> **EXERCISE REQUIREMENTS**
Please reproduce, word for word, the entries between the line containing "By the facing" and the line containing "Answer: approximately 135° to its left", inclusive.

============

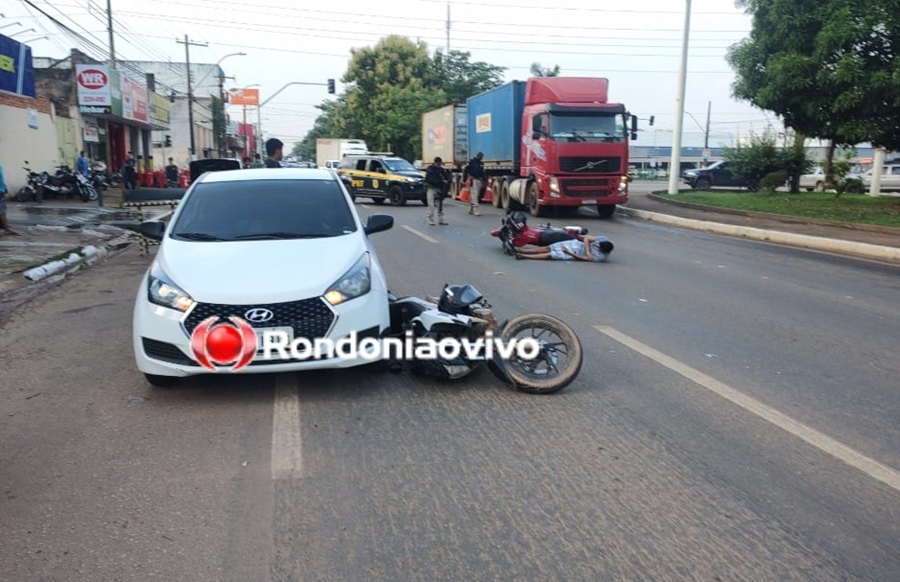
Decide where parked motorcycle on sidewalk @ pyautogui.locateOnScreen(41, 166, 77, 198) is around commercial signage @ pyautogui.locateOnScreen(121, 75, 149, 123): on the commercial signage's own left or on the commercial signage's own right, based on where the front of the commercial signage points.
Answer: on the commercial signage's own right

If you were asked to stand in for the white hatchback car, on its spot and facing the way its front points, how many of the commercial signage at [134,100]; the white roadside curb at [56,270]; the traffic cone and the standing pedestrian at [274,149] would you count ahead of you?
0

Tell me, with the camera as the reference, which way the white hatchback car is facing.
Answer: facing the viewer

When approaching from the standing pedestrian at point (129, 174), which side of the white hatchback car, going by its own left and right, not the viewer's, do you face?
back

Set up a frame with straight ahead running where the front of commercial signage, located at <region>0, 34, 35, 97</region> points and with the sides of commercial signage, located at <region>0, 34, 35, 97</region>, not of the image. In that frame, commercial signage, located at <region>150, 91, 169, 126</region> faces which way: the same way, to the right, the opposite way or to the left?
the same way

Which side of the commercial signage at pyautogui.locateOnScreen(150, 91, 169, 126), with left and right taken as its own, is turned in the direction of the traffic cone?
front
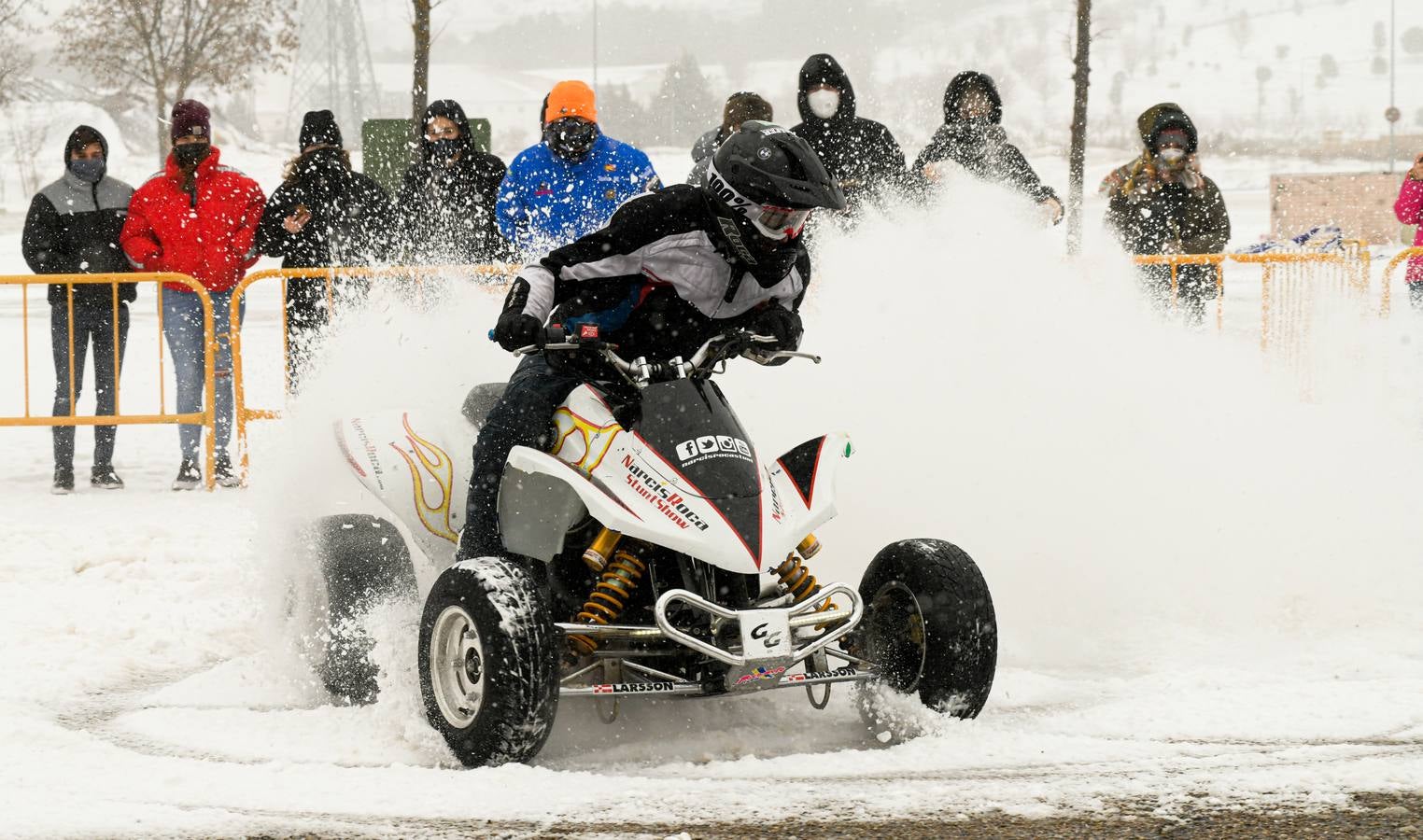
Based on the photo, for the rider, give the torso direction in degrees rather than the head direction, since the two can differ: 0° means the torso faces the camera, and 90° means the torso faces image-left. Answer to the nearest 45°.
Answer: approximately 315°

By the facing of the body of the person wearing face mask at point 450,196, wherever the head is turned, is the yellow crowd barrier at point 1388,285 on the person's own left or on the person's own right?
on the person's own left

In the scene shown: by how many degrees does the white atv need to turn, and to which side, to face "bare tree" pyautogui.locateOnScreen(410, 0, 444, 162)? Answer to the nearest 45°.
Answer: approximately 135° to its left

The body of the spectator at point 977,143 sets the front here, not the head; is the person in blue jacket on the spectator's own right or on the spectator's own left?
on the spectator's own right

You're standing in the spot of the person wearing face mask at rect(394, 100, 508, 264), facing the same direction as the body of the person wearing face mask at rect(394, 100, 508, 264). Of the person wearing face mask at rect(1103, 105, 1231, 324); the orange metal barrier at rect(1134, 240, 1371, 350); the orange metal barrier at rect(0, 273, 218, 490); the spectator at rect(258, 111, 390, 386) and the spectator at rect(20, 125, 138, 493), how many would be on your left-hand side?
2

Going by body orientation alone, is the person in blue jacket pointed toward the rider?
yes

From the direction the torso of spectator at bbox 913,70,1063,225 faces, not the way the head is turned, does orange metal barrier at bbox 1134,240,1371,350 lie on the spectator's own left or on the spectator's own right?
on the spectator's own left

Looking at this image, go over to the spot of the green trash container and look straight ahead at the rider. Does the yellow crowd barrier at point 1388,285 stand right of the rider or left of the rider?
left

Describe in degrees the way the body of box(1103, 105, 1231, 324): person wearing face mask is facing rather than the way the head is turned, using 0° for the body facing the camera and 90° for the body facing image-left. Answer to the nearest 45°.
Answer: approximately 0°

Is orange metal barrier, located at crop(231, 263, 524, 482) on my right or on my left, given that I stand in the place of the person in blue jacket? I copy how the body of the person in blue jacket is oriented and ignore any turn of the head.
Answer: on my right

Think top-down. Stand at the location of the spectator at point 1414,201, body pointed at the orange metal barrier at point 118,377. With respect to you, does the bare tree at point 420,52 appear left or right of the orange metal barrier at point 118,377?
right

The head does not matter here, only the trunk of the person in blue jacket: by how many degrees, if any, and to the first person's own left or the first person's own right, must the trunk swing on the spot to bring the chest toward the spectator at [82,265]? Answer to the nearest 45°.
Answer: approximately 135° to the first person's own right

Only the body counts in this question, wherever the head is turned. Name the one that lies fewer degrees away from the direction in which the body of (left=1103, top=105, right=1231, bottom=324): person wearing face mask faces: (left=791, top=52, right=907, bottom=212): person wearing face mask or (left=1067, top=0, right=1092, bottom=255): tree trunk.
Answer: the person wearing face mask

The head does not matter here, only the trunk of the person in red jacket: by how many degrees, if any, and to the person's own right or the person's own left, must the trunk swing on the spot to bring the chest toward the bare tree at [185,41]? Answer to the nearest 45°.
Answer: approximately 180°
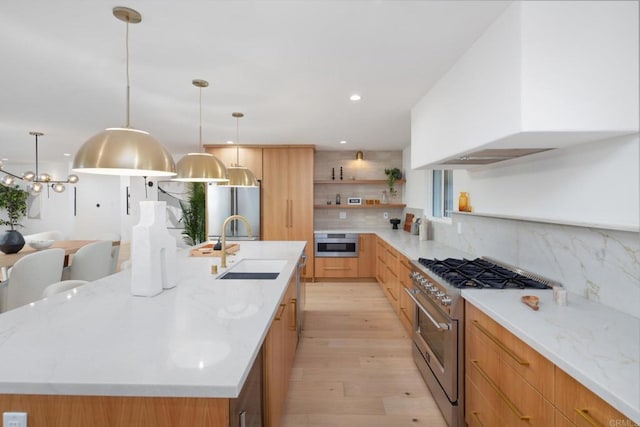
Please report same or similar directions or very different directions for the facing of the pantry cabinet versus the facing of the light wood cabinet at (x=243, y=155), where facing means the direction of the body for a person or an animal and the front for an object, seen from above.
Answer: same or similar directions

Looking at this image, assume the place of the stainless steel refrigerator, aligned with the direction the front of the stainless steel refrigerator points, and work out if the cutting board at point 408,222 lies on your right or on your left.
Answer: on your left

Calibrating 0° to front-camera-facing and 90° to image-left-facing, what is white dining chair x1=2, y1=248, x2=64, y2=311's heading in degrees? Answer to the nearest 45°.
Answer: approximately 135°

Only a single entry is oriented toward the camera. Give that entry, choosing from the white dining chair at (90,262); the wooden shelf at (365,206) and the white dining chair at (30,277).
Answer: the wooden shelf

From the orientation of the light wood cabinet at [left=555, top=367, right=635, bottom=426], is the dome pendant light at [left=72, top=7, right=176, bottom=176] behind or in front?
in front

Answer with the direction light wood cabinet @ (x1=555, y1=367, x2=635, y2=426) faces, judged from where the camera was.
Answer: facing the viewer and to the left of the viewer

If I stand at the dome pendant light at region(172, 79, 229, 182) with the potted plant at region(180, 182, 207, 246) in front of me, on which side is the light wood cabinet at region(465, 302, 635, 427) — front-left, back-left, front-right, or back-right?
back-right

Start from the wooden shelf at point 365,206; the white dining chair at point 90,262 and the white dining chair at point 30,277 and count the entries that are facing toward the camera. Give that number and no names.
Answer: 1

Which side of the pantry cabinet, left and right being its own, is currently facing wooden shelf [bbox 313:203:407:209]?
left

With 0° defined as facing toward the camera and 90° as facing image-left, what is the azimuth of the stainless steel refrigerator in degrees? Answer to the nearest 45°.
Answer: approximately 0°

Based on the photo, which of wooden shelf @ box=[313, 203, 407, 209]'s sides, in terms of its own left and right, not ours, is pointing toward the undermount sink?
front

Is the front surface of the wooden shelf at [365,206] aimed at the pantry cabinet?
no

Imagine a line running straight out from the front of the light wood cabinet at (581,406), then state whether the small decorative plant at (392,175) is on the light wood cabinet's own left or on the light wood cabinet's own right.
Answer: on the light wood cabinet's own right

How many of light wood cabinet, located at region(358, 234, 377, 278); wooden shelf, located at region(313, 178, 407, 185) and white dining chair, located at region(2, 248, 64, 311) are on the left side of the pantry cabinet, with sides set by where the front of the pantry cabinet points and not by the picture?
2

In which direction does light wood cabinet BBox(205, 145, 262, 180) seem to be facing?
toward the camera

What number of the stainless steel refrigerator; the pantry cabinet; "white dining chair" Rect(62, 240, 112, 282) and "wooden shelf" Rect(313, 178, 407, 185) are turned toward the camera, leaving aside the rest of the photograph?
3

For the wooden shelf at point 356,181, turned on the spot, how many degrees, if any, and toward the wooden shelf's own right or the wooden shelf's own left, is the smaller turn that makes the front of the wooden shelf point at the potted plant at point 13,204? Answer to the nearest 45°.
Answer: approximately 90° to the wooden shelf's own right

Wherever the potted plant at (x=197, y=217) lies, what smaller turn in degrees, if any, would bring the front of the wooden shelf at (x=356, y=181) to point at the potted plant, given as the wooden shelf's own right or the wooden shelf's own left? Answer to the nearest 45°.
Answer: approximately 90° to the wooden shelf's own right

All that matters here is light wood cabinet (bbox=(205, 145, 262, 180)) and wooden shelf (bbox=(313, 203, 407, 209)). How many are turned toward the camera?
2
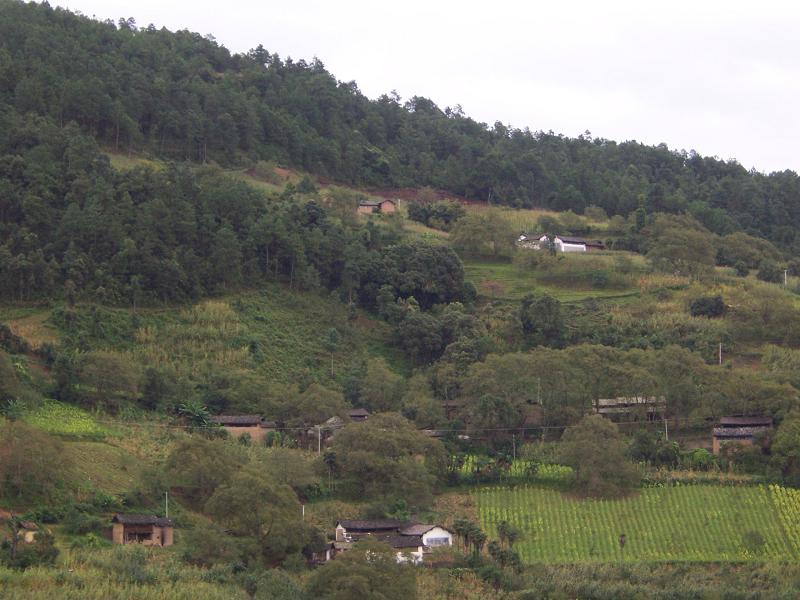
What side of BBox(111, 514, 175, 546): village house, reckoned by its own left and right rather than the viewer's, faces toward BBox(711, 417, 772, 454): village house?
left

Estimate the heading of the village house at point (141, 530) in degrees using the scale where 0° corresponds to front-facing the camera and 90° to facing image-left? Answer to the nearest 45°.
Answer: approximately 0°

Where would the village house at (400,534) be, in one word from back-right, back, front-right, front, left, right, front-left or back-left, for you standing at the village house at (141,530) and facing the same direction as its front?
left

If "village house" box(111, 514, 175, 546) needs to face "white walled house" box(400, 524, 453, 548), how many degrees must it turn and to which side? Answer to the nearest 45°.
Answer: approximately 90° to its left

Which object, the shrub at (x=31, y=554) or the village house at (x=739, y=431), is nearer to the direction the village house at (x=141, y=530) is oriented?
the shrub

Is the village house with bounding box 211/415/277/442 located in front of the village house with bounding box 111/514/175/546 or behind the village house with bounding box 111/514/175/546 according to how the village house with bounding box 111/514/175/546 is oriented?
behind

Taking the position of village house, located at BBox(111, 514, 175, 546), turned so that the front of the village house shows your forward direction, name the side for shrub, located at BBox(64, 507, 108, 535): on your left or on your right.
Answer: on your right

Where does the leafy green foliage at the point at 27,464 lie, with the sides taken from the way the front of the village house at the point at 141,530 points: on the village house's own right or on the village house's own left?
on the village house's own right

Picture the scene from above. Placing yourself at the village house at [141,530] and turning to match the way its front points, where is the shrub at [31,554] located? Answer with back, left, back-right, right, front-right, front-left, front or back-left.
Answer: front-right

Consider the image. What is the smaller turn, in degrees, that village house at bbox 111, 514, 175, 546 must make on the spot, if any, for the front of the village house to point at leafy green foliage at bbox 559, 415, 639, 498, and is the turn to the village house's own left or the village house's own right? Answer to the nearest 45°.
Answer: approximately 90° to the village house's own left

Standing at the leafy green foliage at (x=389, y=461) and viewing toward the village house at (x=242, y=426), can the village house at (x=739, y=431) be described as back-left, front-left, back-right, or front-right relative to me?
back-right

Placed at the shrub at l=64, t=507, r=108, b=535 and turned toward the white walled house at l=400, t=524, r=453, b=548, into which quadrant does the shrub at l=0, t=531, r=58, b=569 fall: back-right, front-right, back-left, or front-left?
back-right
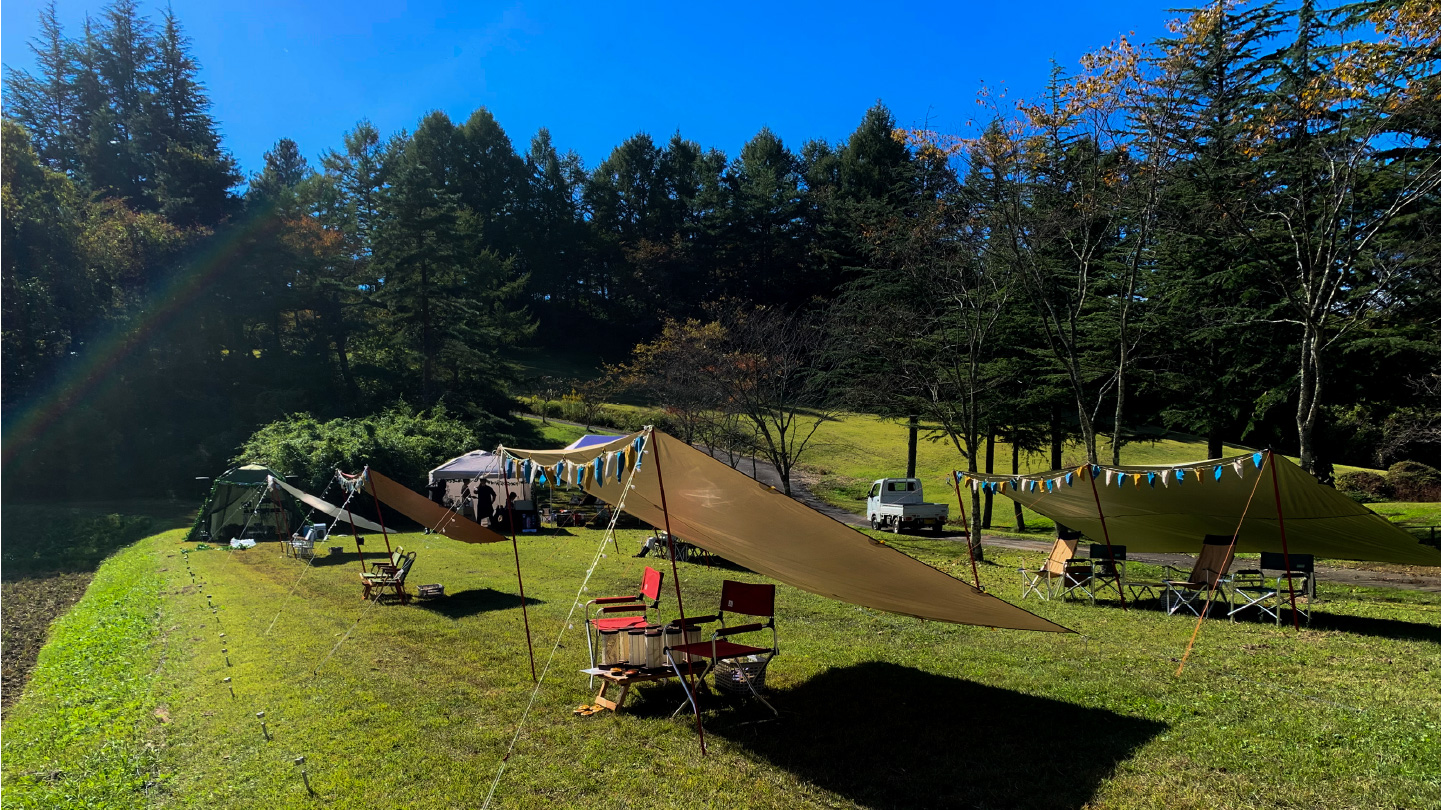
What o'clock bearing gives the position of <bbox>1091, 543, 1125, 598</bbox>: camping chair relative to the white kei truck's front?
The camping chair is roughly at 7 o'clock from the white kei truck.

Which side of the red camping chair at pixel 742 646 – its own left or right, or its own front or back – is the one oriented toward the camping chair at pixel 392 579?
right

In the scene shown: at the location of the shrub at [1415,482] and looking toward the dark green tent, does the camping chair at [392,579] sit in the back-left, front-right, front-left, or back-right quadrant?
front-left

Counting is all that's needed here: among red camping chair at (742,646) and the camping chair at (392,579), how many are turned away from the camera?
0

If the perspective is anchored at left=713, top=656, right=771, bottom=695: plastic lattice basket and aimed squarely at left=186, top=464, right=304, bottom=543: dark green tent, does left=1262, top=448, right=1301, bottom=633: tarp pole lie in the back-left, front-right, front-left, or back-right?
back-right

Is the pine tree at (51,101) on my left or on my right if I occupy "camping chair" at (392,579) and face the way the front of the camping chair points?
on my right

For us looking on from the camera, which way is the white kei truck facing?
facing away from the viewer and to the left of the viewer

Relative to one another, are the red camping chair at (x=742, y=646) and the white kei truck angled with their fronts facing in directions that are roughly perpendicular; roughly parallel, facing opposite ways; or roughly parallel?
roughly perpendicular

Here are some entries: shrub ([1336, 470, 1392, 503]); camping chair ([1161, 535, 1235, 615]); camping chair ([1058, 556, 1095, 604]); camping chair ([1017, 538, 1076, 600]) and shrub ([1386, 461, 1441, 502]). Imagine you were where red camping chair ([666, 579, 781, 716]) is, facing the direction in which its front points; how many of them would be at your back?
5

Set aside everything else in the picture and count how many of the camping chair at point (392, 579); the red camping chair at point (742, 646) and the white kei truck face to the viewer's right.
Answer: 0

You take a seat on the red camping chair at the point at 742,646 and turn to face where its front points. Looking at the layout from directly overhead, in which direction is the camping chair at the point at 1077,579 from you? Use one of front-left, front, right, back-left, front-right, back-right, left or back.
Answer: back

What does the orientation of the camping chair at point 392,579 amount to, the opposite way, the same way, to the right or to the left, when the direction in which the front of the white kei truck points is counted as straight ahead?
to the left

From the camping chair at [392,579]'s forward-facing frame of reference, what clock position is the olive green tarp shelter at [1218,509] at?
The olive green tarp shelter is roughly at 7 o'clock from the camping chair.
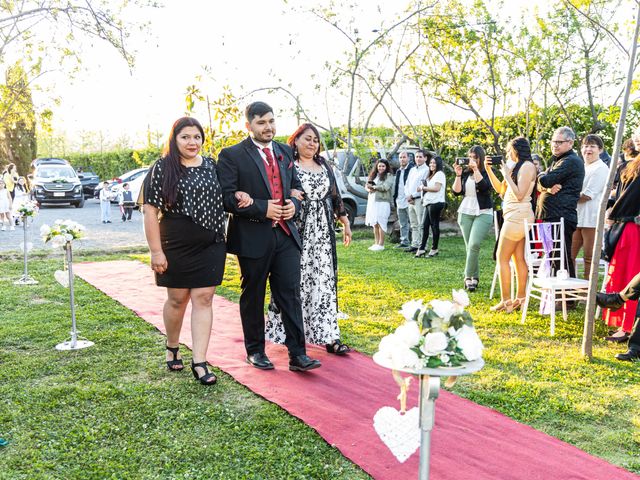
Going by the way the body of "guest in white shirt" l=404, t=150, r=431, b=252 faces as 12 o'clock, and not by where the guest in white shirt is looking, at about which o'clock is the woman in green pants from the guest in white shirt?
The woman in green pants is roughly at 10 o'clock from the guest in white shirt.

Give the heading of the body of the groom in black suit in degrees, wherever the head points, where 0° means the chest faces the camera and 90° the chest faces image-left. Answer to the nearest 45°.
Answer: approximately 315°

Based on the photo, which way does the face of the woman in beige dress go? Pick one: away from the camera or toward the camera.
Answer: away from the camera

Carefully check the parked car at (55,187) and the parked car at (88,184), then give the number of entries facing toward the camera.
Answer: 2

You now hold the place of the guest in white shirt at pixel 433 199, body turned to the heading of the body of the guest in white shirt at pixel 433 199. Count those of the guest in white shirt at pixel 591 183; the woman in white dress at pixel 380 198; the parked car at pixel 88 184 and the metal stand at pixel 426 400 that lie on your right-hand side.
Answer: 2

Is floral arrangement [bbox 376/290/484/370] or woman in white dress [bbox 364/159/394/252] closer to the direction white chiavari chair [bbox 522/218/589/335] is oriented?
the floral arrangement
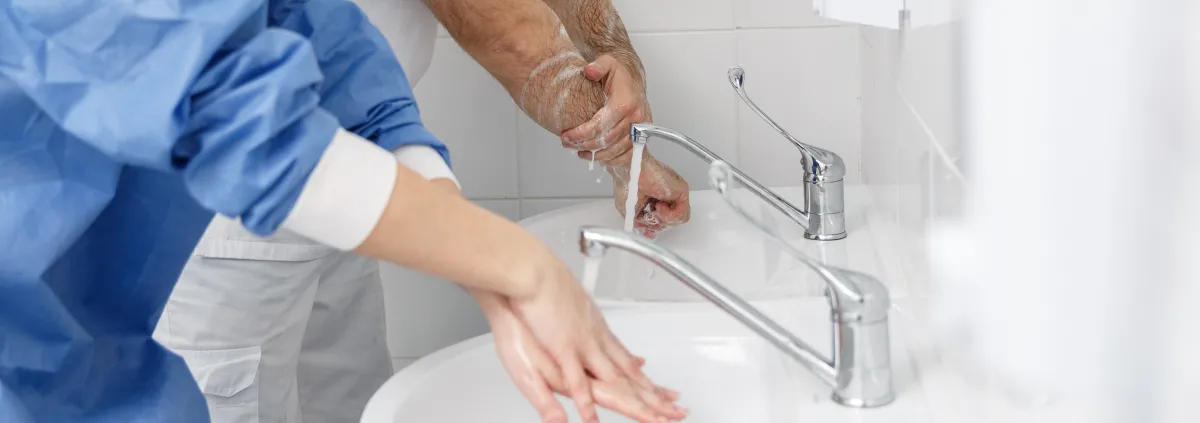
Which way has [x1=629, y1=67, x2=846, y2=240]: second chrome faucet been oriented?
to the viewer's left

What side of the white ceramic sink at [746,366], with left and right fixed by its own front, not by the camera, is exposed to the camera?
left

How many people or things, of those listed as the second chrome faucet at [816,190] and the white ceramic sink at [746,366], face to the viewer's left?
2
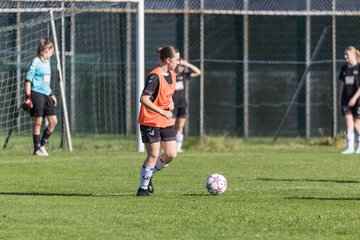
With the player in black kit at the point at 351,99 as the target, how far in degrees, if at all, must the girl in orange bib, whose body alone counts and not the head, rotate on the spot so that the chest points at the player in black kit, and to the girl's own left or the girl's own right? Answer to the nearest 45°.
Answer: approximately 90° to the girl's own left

============

> **REPLY TO THE EXERCISE**
By the facing of the body of the person wearing face mask at point 450,196, wherever the head is turned, is the yellow crowd barrier at point 1388,285 on the person's own left or on the person's own right?
on the person's own left

In the scene shown: by how many degrees does the white atv need to turn, and to which side, to face "bare tree" pyautogui.locateOnScreen(410, 0, 444, 162)? Answer to the nearest 45°.
Answer: approximately 135° to its left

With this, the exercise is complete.